__Task description__:
Count the lines in the entries below that contain the string "arrowhead". Give only the number.

[Data excerpts]

------------------------------------

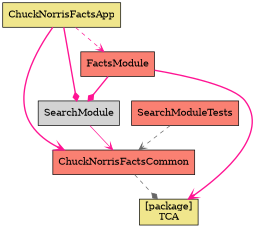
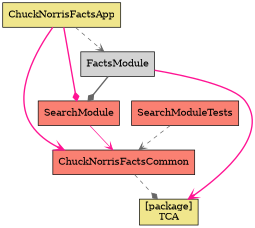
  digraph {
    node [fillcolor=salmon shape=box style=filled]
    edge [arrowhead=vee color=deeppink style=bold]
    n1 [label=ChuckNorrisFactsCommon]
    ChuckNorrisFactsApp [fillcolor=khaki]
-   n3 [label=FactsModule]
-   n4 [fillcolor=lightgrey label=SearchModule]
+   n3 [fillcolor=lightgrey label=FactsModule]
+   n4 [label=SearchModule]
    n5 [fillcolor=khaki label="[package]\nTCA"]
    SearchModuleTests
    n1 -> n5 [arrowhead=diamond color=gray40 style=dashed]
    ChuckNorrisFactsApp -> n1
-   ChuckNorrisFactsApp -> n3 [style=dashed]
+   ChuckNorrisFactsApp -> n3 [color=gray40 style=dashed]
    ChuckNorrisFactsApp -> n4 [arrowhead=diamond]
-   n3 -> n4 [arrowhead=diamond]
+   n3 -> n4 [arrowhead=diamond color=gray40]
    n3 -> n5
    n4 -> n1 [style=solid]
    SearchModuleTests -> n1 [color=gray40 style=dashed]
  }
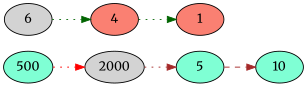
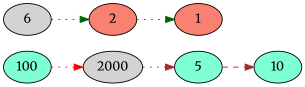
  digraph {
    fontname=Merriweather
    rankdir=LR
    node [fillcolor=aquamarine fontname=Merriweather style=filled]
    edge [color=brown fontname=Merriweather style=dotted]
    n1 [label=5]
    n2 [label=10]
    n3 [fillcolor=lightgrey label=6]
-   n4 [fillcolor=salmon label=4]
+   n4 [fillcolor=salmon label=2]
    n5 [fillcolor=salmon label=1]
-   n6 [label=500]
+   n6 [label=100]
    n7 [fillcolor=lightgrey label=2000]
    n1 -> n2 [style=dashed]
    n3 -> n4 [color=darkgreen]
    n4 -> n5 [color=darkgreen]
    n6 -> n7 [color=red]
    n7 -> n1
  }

------------------------------------

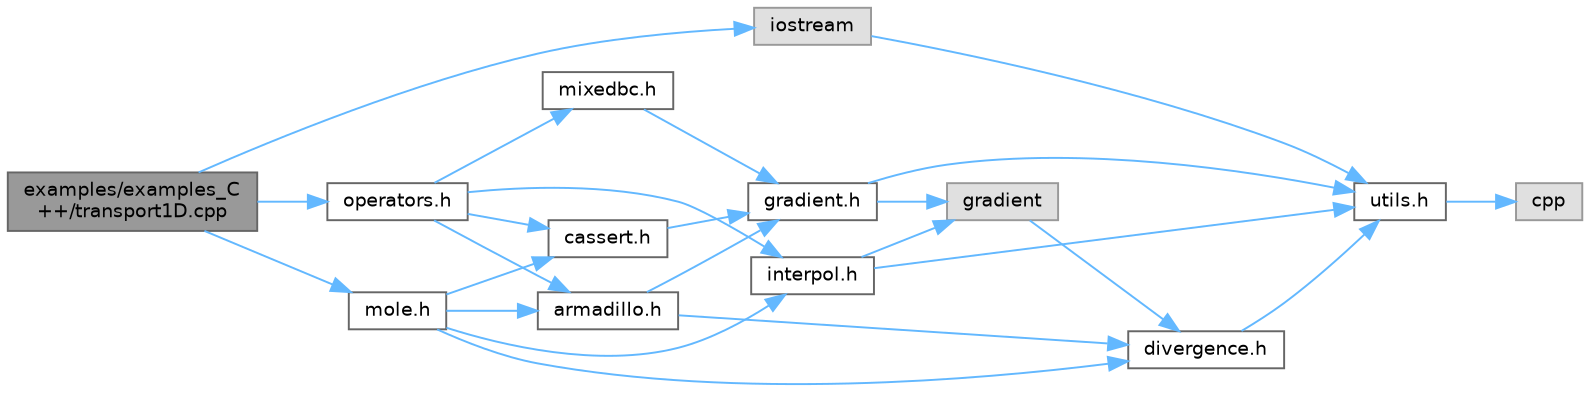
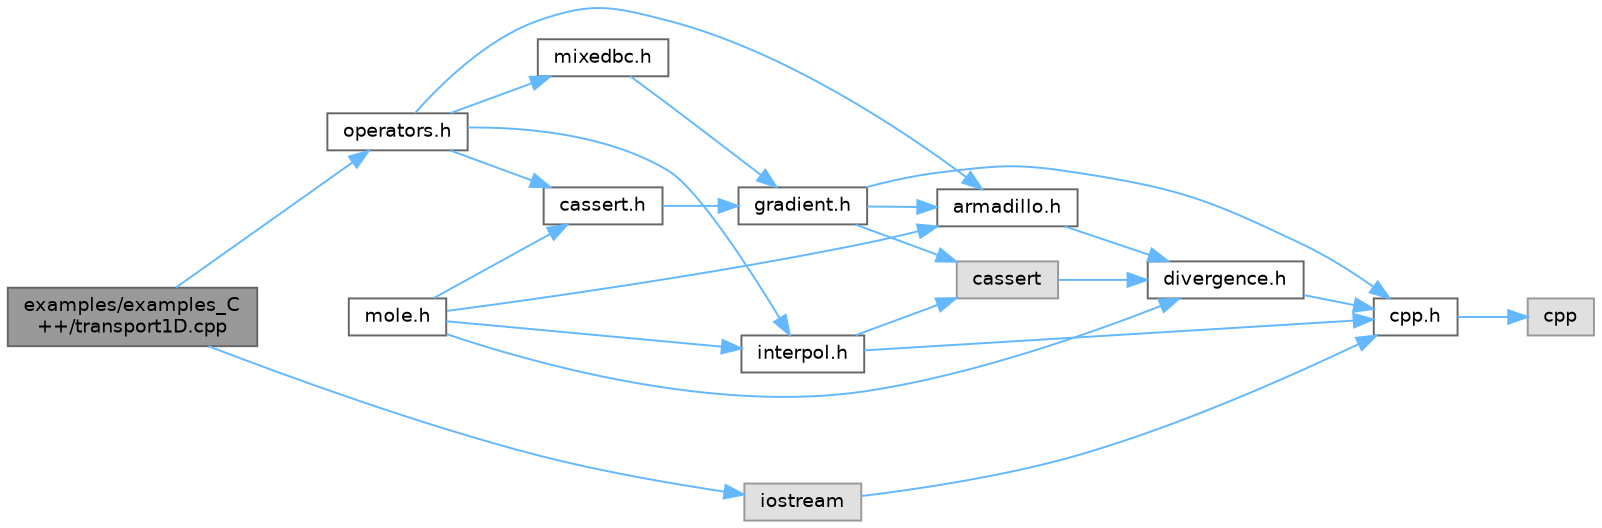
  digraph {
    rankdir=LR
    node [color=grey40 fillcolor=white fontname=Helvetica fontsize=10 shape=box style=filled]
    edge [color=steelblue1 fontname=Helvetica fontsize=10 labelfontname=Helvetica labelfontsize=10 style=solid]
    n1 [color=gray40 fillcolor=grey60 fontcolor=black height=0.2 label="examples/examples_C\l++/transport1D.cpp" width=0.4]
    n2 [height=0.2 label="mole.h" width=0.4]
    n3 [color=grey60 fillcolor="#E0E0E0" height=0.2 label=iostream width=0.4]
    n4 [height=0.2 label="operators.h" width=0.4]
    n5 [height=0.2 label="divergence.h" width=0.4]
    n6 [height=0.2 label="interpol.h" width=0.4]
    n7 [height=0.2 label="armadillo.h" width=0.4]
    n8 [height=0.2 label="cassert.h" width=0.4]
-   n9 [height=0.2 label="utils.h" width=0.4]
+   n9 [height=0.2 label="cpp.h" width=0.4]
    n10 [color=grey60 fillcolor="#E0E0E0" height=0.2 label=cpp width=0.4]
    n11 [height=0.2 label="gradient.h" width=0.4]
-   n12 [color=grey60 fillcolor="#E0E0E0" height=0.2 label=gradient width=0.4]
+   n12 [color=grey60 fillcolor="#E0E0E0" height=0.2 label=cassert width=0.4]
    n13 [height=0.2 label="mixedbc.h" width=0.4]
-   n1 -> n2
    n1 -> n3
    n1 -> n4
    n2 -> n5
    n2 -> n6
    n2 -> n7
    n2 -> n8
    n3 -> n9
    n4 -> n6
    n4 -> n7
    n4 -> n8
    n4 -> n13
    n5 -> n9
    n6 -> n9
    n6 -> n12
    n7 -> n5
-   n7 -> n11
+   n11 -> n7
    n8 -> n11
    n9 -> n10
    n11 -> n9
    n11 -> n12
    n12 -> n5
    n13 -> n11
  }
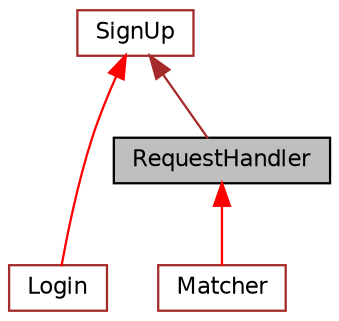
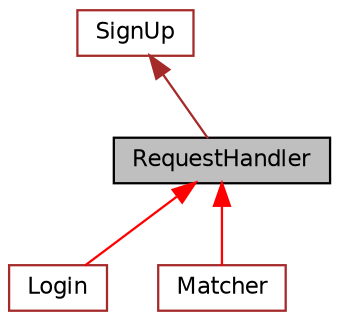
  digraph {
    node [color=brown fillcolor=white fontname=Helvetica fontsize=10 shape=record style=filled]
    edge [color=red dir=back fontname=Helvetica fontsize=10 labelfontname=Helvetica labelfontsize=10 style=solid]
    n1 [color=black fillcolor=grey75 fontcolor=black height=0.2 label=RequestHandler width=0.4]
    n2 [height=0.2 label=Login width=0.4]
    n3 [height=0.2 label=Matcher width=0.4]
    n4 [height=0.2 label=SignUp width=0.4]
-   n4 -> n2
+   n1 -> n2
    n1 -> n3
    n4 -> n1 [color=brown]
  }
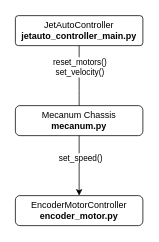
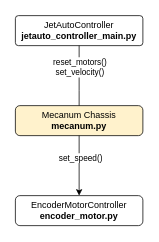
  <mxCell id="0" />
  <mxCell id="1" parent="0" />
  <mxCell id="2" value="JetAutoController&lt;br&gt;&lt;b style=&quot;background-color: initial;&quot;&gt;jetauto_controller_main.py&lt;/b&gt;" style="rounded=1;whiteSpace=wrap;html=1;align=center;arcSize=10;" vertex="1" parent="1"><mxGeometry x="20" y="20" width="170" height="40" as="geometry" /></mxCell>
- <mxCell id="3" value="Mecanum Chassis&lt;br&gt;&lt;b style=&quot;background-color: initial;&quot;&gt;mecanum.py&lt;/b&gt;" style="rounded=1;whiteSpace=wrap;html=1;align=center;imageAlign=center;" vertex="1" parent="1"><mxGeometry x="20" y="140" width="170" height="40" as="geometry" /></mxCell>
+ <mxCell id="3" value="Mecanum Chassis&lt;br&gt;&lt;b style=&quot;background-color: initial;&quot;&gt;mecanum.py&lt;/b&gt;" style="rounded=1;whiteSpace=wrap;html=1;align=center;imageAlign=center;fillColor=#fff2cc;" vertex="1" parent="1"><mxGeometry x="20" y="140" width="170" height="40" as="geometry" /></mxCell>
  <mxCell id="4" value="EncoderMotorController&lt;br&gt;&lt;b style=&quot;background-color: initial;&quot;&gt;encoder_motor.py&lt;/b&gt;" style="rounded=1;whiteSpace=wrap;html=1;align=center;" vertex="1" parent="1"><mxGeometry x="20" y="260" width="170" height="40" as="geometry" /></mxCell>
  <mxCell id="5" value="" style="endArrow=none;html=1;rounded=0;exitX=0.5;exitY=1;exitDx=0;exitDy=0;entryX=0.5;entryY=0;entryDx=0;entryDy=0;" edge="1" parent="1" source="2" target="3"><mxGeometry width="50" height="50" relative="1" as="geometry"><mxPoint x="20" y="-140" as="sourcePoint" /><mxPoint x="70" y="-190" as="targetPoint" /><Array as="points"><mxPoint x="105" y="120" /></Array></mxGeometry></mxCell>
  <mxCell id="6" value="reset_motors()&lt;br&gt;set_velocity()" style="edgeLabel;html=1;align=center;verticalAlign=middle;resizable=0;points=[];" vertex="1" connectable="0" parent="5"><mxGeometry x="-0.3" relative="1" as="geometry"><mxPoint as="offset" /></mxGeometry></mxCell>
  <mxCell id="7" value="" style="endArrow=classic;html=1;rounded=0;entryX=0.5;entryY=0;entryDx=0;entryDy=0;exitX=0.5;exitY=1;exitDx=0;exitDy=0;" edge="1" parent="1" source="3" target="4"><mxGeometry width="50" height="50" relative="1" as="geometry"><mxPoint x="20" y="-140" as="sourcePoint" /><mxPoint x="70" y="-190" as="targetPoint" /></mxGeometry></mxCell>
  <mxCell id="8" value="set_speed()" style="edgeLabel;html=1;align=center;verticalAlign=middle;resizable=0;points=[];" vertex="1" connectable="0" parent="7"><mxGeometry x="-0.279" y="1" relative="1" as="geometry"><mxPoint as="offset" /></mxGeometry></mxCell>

------------------------------------

__Exercise result__:
5